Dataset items
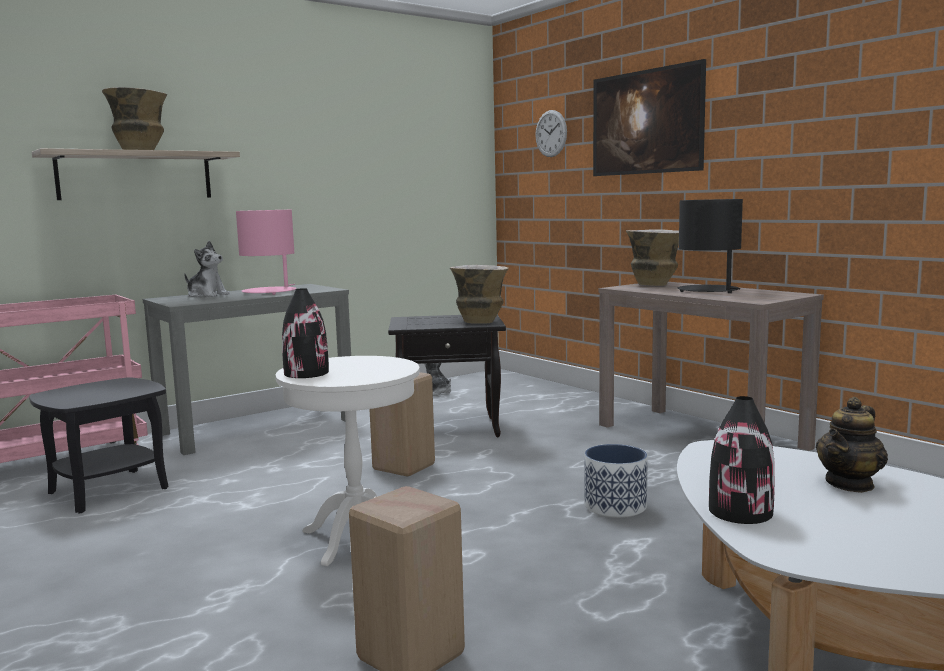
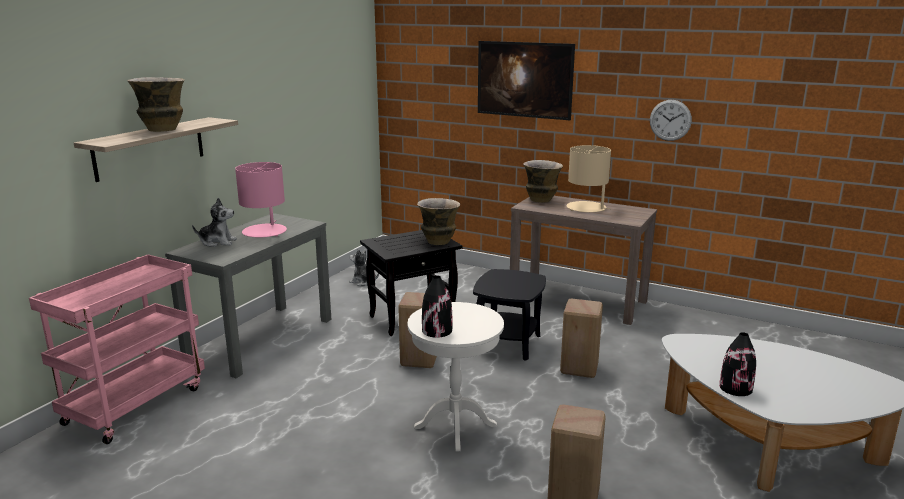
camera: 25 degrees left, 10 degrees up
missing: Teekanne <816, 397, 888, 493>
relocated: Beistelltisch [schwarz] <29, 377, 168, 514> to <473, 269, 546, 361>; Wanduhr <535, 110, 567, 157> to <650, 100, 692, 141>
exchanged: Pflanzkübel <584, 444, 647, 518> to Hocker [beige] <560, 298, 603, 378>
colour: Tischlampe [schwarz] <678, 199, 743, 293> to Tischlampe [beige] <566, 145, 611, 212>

_WORK ORDER:_ Return every line from the entries above that includes the word "schwarz".

_ANSWER SECTION:_
relocated: Beistelltisch [schwarz] <29, 377, 168, 514> to <473, 269, 546, 361>; Wanduhr <535, 110, 567, 157> to <650, 100, 692, 141>
colour: Tischlampe [schwarz] <678, 199, 743, 293> to Tischlampe [beige] <566, 145, 611, 212>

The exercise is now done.